In this project, we want to probe this concept through the evaluation of the diagnostic and therapeutic potential of two proteins acting as direct regulators of collagen fibrillogenesis. These proteins are the procollagen C-proteinase enhancers (PCPE-1 and -2) which are powerful and specific activators of the proteolytic maturation of soluble collagen precursors (procollagens) into insoluble collagen, the rate-limiting step in collagen fibrillogenesis. Our preliminary study already indicates correlation between PCPE expression levels and the extent of fibrosis in human atrial biopsies and in a rat model of cardiac fibrosis, thus confirming previous data reporting up-regulation of PCPEs in several fibrotic conditions. However, until now it has not been clear how this property could be translated into therapeutic application. Within the consortium, we have recently elucidated the molecular mechanism of action of PCPE-1, including the resolution of the 3D structure of its complex with procollagen III. We have also developed the very first high-affinity antagonists of PCPE activity (DARPins), thus opening the way to new highly specific therapeutic approaches.

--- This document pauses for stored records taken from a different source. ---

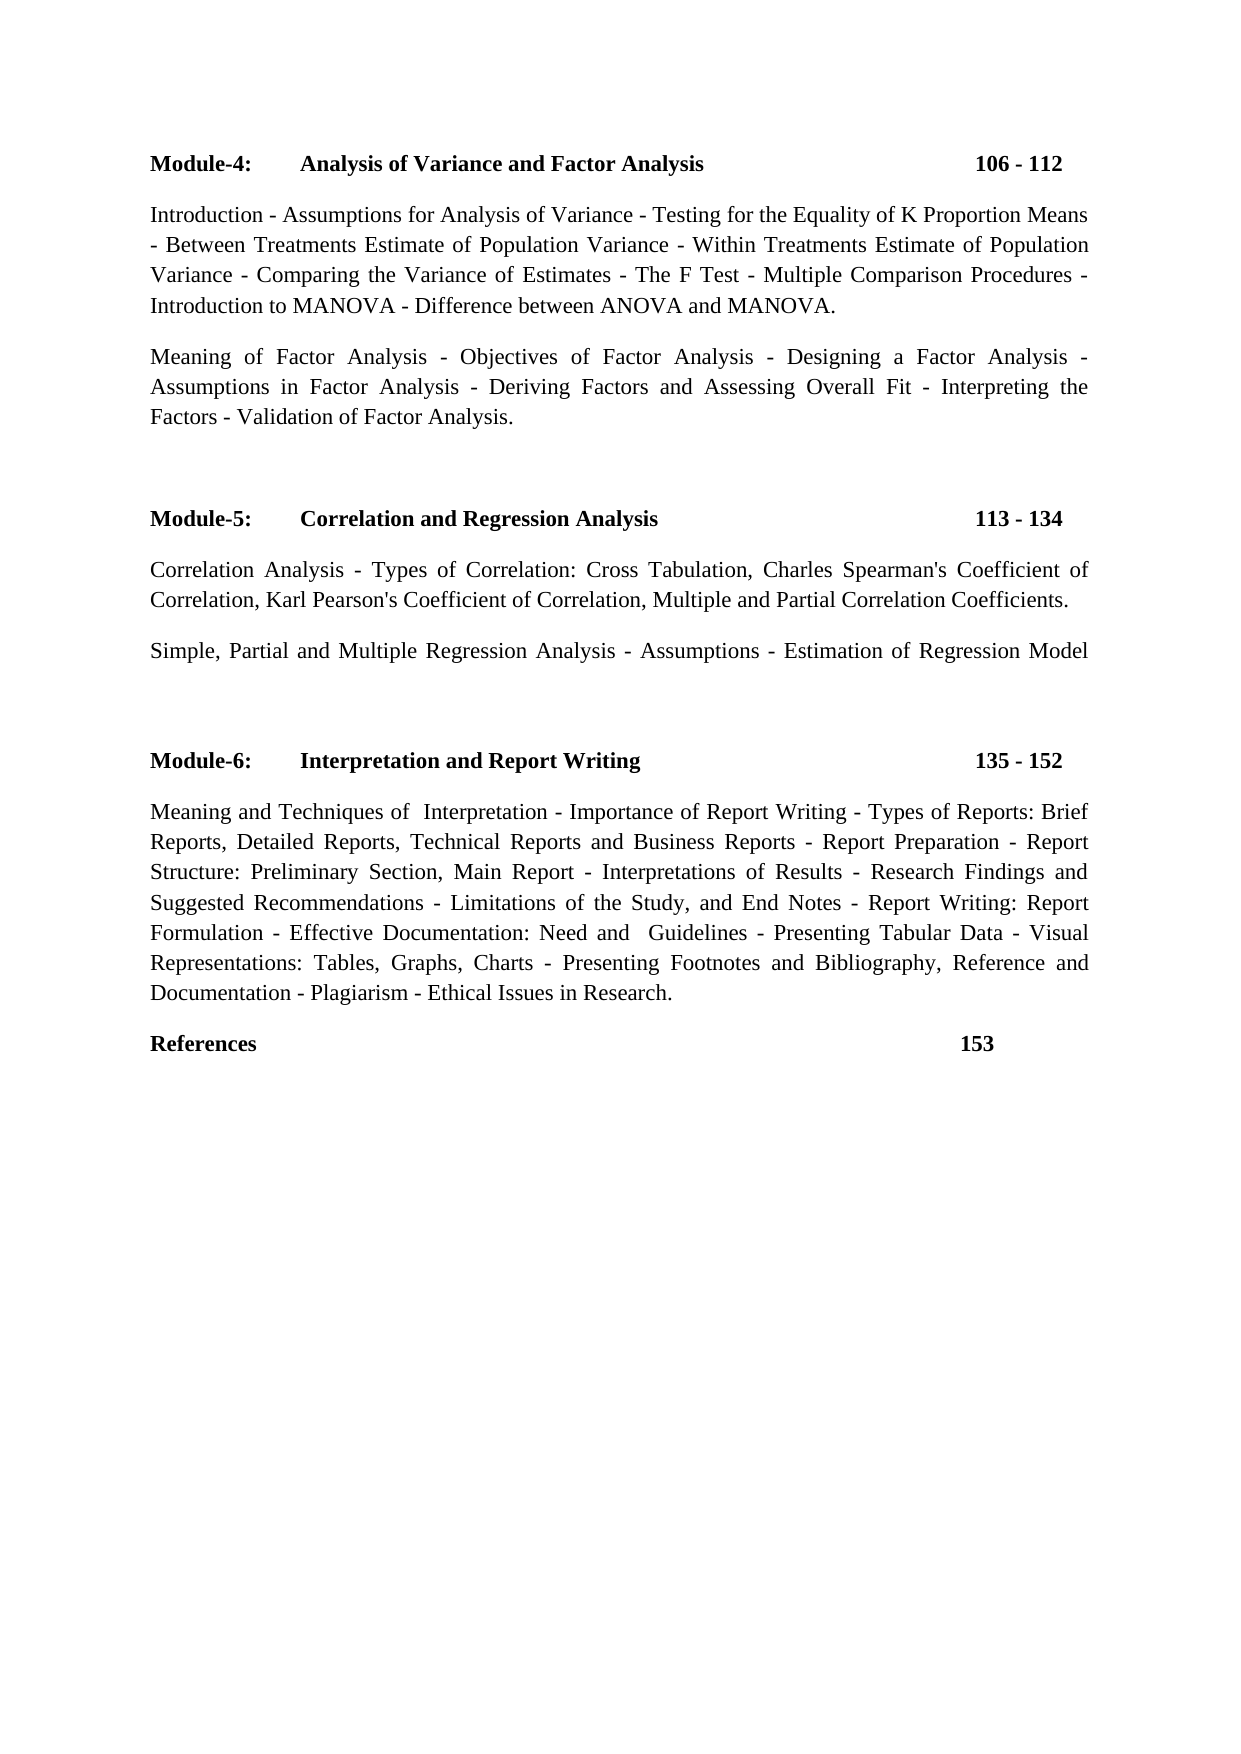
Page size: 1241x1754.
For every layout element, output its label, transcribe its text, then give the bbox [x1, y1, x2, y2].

text Introduction - Assumptions for Analysis of Variance - Testing for the Equality of K Proportion Means - Between Treatments Estimate of Population Variance - Within Treatments Estimate of Population Variance - Comparing the Variance of Estimates - The F Test - Multiple Comparison Procedures - Introduction to MANOVA - Difference between ANOVA and MANOVA. [150, 201, 1090, 318]
text Module-4: Analysis of Variance and Factor Analysis 106 - 112 [150, 150, 1090, 176]
text Module-5: Correlation and Regression Analysis 113 - 134 [150, 505, 1090, 532]
text References 153 [150, 1030, 1090, 1057]
text Simple, Partial and Multiple Regression Analysis - Assumptions - Estimation of Regression Model [150, 637, 1090, 719]
text Meaning of Factor Analysis - Objectives of Factor Analysis - Designing a Factor Analysis - Assumptions in Factor Analysis - Deriving Factors and Assessing Overall Fit - Interpreting the Factors - Validation of Factor Analysis. [150, 343, 1090, 429]
text Meaning and Techniques of Interpretation - Importance of Report Writing - Types of Reports: Brief Reports, Detailed Reports, Technical Reports and Business Reports - Report Preparation - Report Structure: Preliminary Section, Main Report - Interpretations of Results - Research Findings and Suggested Recommendations - Limitations of the Study, and End Notes - Report Writing: Report Formulation - Effective Documentation: Need and Guidelines - Presenting Tabular Data - Visual Representations: Tables, Graphs, Charts - Presenting Footnotes and Bibliography, Reference and Documentation - Plagiarism - Ethical Issues in Research. [150, 798, 1090, 1006]
text Correlation Analysis - Types of Correlation: Cross Tabulation, Charles Spearman's Coefficient of Correlation, Karl Pearson's Coefficient of Correlation, Multiple and Partial Correlation Coefficients. [150, 556, 1090, 613]
text Module-6: Interpretation and Report Writing 135 - 152 [150, 747, 1090, 773]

We now propose to build on this unique knowledge to complete the validation of PCPEs as new therapeutic targets and demonstrate that the direct inhibition of collagen deposition is a valuable strategy to limit the deleterious effects of cardiac fibrosis and its progression towards heart failure. To achieve this, the project will be organized in 3 work packages with the following specific goals: (1) to fully characterize the expression patterns of PCPE-1 and -2 (and of related partners) in a new collection of heart biopsies and in a rat model of cardiac fibrosis, (2) to precisely define overlapping and specific functions of PCPEs and to analyze the effect of their inhibition in heart cells and (3) to evaluate anti-PCPE DARPins as diagnostic and therapeutic tools in a preclinical model of cardiac fibrosis.
The consortium includes four partners with complementary skills and expertise: one academic partner (LBTI-CNRS, Lyon, expert in PCPEs and collagens), one clinical partner (CHU-Dijon, expert in heart pathophysiology), one biotech (NVH Medicinal, Dijon, specialized in collagen-based therapies) and one preclinical imaging platform (CGFL, Dijon, expert in customized animal models and diagnostic tools). This project brings promising and innovative perspectives for the treatment of cardiac fibrosis in terms of target preclinical validation and therapeutic candidates and could also lead to novel developments related to fibrosis imaging techniques and biomarker discovery.